■ **Request**: Count the lines below that contain the string "small". Reply with the number only.

Dataset rows:
------------------------------------------------

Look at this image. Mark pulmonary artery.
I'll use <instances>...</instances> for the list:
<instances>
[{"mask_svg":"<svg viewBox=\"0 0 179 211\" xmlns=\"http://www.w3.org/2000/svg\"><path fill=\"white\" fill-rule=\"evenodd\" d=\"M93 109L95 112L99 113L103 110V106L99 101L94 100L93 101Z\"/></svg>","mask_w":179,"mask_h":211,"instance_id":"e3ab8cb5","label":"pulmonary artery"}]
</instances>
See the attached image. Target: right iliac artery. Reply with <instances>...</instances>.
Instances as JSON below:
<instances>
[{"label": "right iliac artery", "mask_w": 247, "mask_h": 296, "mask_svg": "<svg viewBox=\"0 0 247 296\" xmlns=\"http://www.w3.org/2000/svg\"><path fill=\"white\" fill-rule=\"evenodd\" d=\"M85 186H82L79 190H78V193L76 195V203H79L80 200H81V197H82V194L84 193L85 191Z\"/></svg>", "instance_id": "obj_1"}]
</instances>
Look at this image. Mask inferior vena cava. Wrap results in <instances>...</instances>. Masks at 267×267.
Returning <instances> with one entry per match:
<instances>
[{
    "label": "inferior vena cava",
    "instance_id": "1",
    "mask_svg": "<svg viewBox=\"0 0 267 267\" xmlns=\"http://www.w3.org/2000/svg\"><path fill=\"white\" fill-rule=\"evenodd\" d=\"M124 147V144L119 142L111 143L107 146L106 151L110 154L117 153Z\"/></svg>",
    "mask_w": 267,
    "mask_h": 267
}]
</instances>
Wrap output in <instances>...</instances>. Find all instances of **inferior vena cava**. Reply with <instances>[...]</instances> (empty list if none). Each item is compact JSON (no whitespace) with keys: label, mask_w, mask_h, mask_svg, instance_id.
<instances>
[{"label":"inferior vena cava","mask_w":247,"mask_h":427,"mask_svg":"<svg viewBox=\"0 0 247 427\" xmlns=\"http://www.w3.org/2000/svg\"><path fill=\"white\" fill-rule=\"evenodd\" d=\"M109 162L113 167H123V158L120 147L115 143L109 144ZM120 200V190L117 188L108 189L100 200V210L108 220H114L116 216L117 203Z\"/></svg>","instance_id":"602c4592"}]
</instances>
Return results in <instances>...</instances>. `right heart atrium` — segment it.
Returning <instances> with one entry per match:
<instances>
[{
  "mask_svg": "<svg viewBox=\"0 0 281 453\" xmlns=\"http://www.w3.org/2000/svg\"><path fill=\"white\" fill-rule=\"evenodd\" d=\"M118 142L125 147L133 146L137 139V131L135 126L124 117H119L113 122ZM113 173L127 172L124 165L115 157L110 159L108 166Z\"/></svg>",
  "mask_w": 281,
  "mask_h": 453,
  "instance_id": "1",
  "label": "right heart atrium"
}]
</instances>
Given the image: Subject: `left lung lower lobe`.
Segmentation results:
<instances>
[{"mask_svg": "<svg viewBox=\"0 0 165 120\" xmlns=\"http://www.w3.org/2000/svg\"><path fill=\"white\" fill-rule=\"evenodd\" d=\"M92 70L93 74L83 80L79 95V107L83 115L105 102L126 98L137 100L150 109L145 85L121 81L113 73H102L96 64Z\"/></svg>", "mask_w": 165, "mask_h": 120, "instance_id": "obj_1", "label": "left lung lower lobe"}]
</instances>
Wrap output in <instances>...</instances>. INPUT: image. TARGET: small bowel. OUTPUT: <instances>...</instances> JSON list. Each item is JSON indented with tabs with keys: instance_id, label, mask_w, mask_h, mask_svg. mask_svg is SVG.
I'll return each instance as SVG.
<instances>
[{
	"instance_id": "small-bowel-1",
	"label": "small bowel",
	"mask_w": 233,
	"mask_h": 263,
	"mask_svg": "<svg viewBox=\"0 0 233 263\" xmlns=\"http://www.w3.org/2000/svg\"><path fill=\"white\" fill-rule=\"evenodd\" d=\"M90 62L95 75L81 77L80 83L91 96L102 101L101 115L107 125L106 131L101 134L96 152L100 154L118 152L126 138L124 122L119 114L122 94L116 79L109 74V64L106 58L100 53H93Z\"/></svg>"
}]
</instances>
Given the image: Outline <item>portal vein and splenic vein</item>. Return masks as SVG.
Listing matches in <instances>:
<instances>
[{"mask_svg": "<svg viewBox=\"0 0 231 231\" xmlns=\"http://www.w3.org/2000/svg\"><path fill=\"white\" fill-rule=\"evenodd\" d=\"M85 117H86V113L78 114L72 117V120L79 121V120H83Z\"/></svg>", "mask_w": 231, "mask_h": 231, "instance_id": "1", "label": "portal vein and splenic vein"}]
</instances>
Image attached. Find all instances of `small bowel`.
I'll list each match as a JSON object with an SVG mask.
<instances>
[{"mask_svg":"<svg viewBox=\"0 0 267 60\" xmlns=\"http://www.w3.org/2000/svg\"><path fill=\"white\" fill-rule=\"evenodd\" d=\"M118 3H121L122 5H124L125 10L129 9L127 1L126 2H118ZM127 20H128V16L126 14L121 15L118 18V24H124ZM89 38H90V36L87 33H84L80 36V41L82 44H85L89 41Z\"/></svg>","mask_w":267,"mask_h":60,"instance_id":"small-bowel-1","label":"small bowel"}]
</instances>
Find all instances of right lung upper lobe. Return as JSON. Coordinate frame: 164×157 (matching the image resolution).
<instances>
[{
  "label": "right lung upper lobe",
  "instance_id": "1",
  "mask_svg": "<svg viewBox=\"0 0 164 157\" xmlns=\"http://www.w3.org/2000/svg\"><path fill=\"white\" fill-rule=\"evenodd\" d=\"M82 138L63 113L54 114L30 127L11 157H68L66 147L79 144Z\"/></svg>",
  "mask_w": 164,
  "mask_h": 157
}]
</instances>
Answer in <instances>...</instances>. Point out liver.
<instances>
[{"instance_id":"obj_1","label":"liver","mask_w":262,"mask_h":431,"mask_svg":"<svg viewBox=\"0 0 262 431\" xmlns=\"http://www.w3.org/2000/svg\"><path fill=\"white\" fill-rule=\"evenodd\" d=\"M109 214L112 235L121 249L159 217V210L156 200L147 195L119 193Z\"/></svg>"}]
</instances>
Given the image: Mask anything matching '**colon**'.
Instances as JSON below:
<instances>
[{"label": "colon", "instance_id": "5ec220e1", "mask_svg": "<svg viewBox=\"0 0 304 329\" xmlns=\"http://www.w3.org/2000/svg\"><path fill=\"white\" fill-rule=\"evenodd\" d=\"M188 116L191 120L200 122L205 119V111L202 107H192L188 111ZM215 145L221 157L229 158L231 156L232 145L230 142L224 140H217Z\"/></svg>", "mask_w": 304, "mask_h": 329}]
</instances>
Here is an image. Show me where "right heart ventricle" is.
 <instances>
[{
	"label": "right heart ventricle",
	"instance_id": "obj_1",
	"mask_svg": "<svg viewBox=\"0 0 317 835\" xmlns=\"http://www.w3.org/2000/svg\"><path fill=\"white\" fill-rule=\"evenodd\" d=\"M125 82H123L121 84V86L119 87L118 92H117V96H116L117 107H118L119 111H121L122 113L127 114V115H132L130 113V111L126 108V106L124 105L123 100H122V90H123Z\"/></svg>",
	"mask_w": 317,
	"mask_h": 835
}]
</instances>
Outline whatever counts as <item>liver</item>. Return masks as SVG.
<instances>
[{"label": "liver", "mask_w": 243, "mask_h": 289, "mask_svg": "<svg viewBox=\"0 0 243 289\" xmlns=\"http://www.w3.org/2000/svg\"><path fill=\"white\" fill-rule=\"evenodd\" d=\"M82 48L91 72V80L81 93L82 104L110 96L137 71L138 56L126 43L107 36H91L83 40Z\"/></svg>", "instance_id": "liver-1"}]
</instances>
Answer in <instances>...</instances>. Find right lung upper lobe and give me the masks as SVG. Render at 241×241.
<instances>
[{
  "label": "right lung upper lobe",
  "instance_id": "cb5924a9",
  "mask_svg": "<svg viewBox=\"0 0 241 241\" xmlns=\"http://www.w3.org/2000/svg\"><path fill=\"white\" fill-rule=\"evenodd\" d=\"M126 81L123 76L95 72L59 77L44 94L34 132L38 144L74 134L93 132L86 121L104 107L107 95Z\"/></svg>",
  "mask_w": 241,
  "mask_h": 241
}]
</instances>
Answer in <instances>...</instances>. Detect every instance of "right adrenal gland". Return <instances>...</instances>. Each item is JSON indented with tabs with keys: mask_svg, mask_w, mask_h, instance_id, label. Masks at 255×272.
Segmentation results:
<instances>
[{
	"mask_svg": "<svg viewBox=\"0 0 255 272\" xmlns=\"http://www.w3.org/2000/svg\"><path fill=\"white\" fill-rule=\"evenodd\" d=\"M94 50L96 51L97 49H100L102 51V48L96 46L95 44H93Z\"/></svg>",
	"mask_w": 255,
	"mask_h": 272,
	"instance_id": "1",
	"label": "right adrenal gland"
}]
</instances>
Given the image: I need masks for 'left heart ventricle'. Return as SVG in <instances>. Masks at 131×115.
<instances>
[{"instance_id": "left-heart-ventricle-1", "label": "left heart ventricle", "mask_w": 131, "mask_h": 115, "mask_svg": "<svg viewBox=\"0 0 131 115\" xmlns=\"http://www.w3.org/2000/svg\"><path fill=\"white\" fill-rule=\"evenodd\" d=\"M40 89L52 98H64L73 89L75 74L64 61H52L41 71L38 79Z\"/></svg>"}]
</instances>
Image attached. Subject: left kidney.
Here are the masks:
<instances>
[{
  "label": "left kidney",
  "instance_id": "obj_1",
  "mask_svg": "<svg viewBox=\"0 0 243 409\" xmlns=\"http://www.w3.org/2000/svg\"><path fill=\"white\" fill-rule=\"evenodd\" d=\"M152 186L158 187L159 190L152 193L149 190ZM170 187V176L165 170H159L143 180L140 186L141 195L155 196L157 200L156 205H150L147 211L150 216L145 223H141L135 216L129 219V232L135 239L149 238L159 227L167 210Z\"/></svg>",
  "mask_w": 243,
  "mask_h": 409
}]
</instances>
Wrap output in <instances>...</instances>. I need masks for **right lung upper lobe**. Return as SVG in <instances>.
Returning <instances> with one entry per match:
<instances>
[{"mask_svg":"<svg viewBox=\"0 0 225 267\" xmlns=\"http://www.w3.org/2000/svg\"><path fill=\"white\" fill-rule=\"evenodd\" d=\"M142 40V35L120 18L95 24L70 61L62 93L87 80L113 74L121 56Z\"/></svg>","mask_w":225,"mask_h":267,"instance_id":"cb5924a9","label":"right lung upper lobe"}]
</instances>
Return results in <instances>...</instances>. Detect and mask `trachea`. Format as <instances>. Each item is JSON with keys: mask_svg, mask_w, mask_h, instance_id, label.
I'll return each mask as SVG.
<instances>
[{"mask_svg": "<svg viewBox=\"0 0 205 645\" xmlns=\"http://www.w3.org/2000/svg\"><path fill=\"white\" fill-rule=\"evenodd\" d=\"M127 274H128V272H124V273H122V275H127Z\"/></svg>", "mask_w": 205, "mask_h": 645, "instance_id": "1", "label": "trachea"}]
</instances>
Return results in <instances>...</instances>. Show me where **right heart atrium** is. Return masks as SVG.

------------------------------------------------

■ **Solution to this exercise**: 5